Fallimenti collaterali – gli articoli dal numero di ottobre de Il Monfalconese

L’intensa battaglia condotta dalla Lega contro gli immigrati a Monfalcone ha prodotto risultati elettorali eclatanti e ha portato un oscuro sindaco di una città di provincia a diventare deputato europeo. Una campagna mediatica intensa, la pubblicazione di un libro, l’orientamento ideologico dato a manifestazioni culturali come Geografie, la battaglia per la chiusura dei centri culturali islamici artatamente indicati come moschee e finanche un’intensa campagna contro le biciclette, spesso unico mezzo di locomozione degli immigrati, hanno raccolto il consenso di chi si è lasciato convincere che il nemico da temere fossero gli immigrati, in particolare quelli di religione islamica (e pelle scura).
Il disagio provocato dall’immigrazione è oggettivo, perché l’aumento improvviso della popolazione ha messo sotto stress tutte le strutture sociali; tuttavia dovrebbe essere ovvio che la colpa non è di questa moltitudine di persone in cerca di un futuro migliore, ma di chi ne ha favorito l’arrivo in massa senza predisporre un’adeguata gestione, cioè, almeno in parte, la Lega!

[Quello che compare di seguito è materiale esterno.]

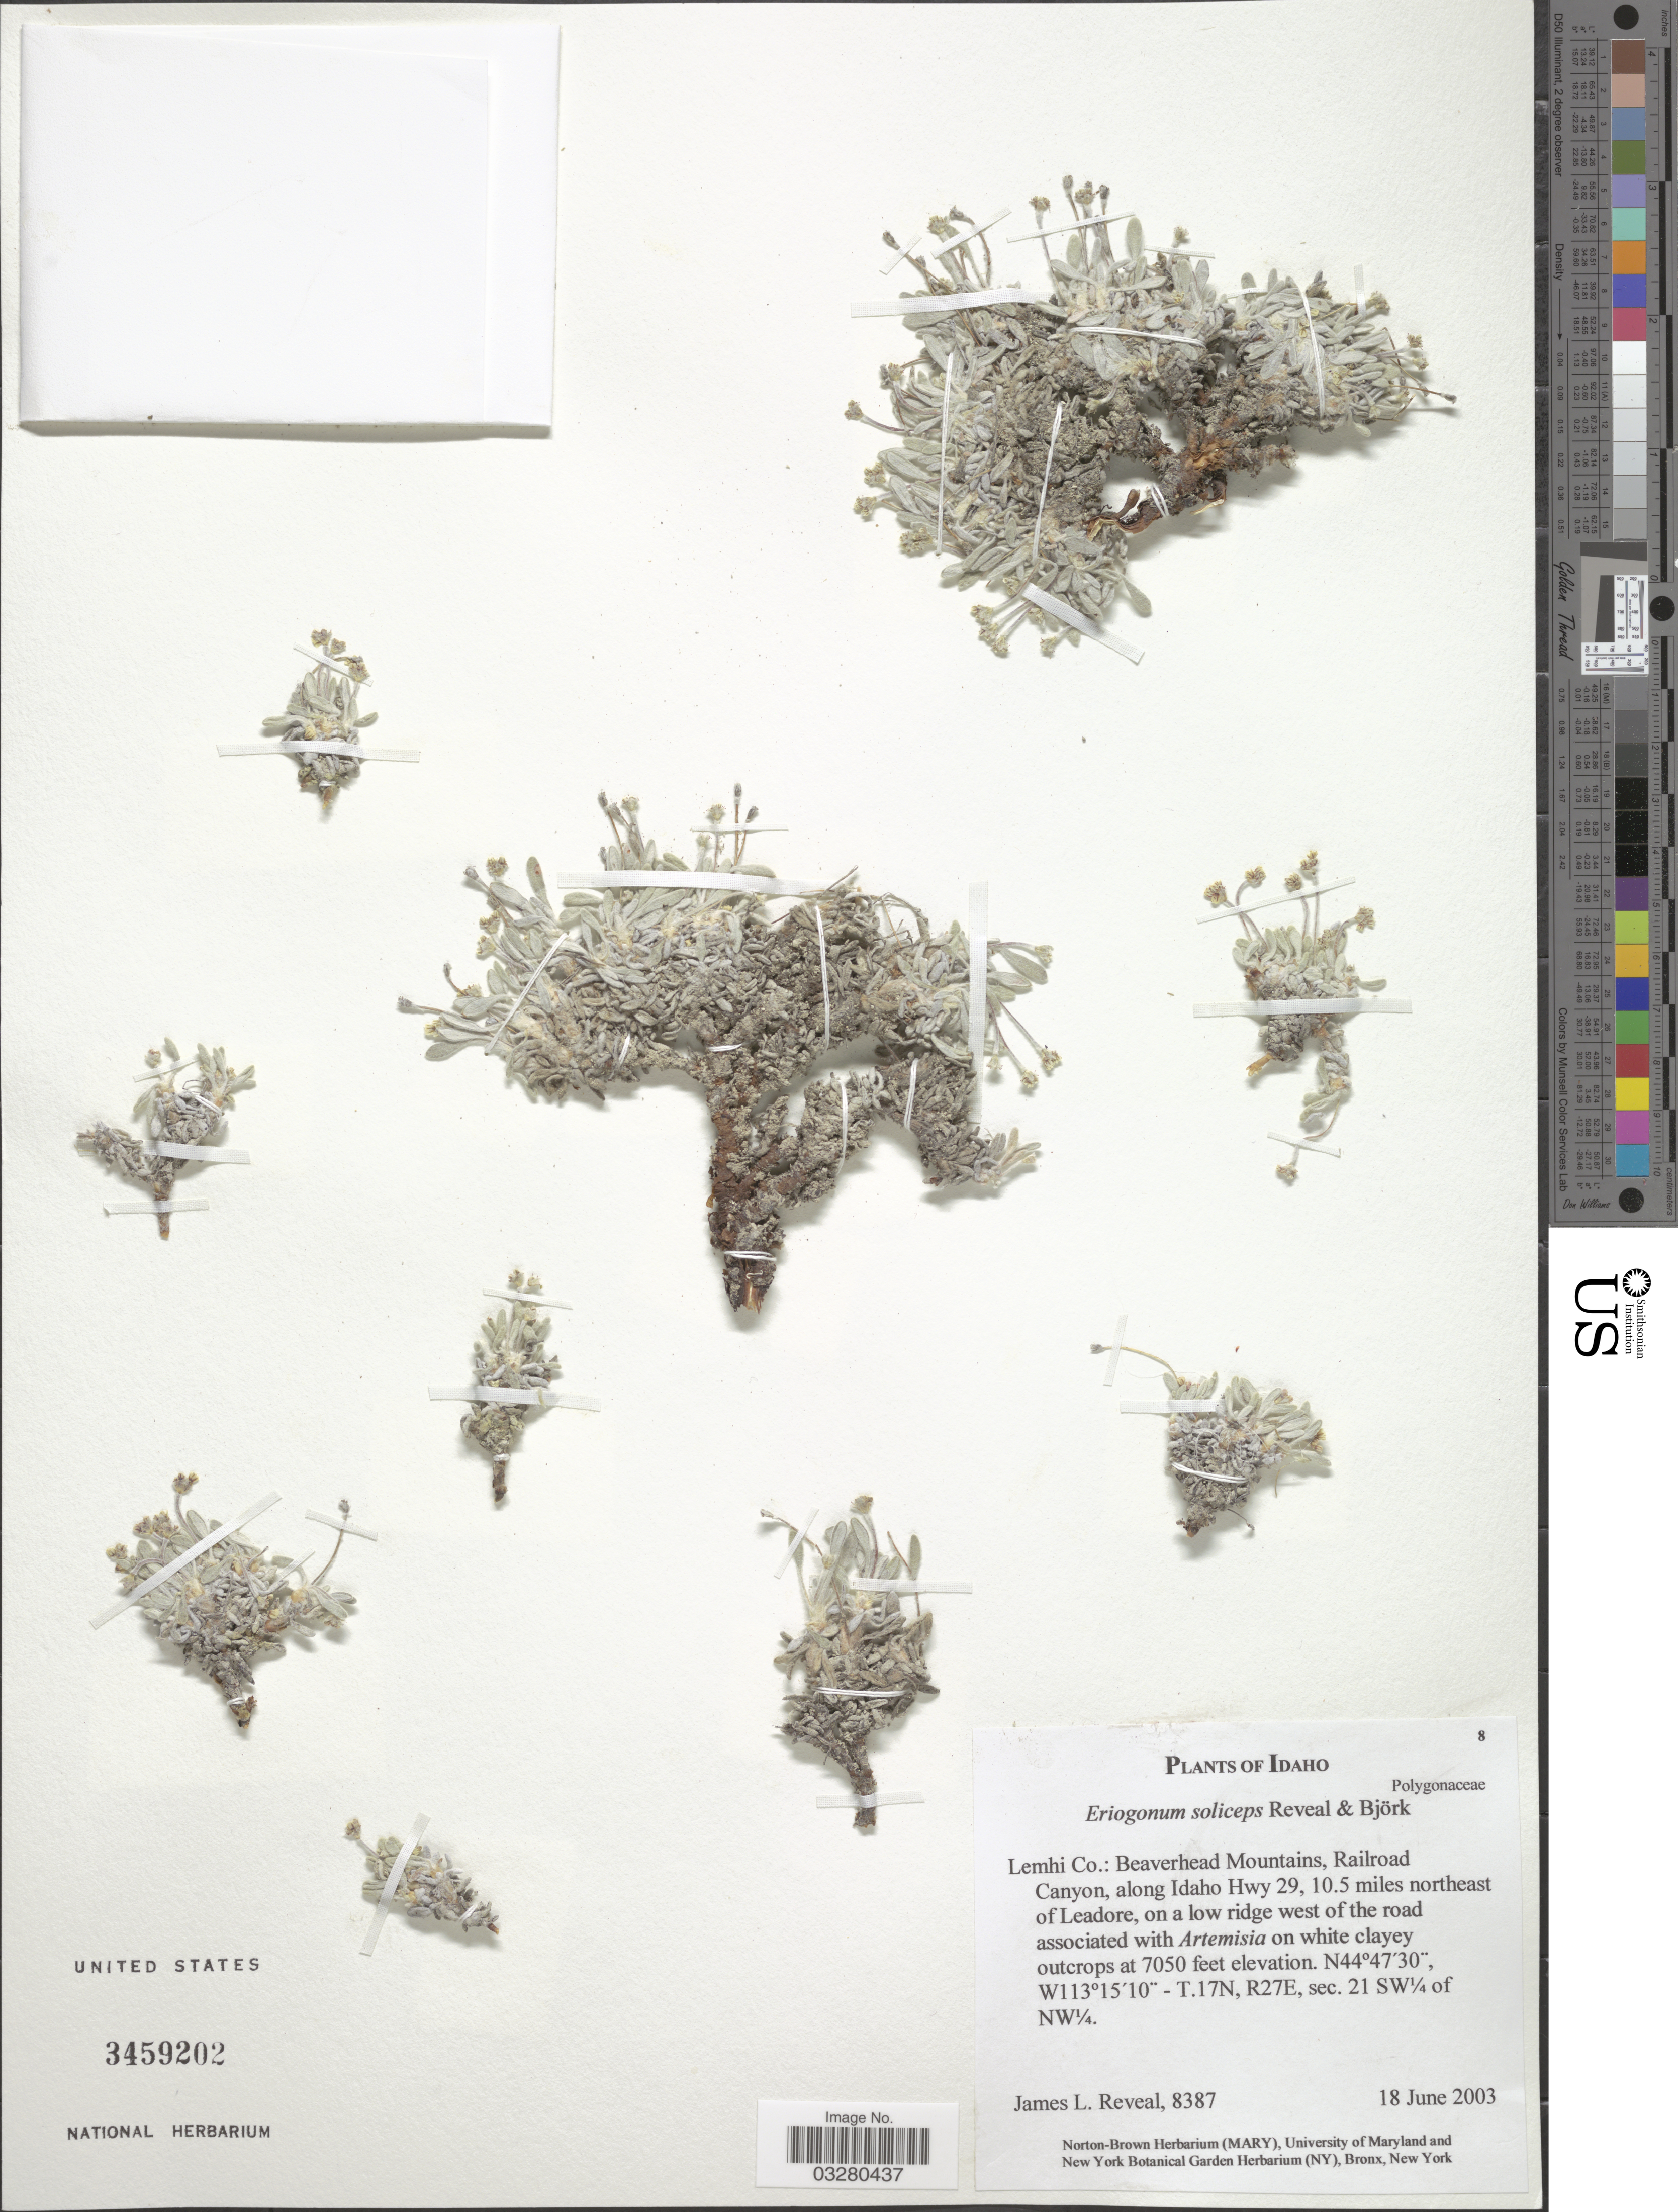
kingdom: Plantae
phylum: Tracheophyta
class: Magnoliopsida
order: Caryophyllales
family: Polygonaceae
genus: Eriogonum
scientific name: Eriogonum soliceps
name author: Reveal & Björk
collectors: J. L. Reveal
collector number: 8387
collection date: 2003-06-18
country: United States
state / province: Idaho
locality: Lemhi Co.: Beaverhead Mountains, Railroad Canyon, along Idaho Hwy 29, 10.5 miles northeast of Leadore, on a low ridge west of the road. T.17N, R27E, sec. 21 SW¼ of NW¼.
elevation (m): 2149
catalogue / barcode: US 3459202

Come sappiamo, l’immigrazione è dovuta al cambiamento delle politiche produttive di Fincantieri, che è un’azienda a partecipazione statale, e al Governo abbiamo (anche) la Lega. I Decreti flussi con i quali sono stati autorizzati gli arrivi di quasi un milione di immigrati (450.000 per il triennio 2023/2025 e 495.000 2026/2029) come forza lavoro per l’agricoltura e l’industria sono stati firmati dal Governo attuale, del quale un vicepresidente del Consiglio e Ministro è il segretario della Lega Salvini. Quindi dovrebbe essere chiaro che combattere il disagio non significa combattere l’immigrazione, ma gestirla, trasformando i problemi in opportunità. E su questo il fallimento della Lega, e anche dell’Amministrazione comunale da essa gestita, è totale.
Un fallimento che emerge innanzitutto nella spaccatura esistente nella nostra società, e non solo tra gli immigrati e la popolazione da più tempo residente a Monfalcone, ma soprattutto tra gli stessi monfalconesi, che si stanno dividendo tra chi sostiene queste crociate contro gli immigrati e chi invece ragiona in modo inclusivo e soprattutto pragmatico nei confronti di un fenomeno ineludibile.
Se il centro città e le varie manifestazioni sono frequentate da pochissimi bisiachi, questo succede non solo perché il centro è popolato da tantissimi immigrati, che occupano gli spazi che noi lasciamo vuoti, ma perché questa spaccatura ci rende difficile continuare a guardarci in faccia. Un fallimento che rende molto alla Lega in termini elettorali: guardando alle ultime elezioni, prima ancora che far vincere la Lega, sembrava che agli elettori importasse far perdere l’opposizione.
“Dividi et impera” non va mai fuori moda. E ci aggiungiamo anche un bel “panem et circensis”, pane e circo al popolo: la spettacolarità delle operazioni edilizie, tanto celebrate quanto inutili, qualche concerto in piazza, tutto per creare l’illusione di “fare” e mascherare i fallimenti. Spettacoli dei quali paghiamo un biglietto a un prezzo che nemmeno immaginiamo.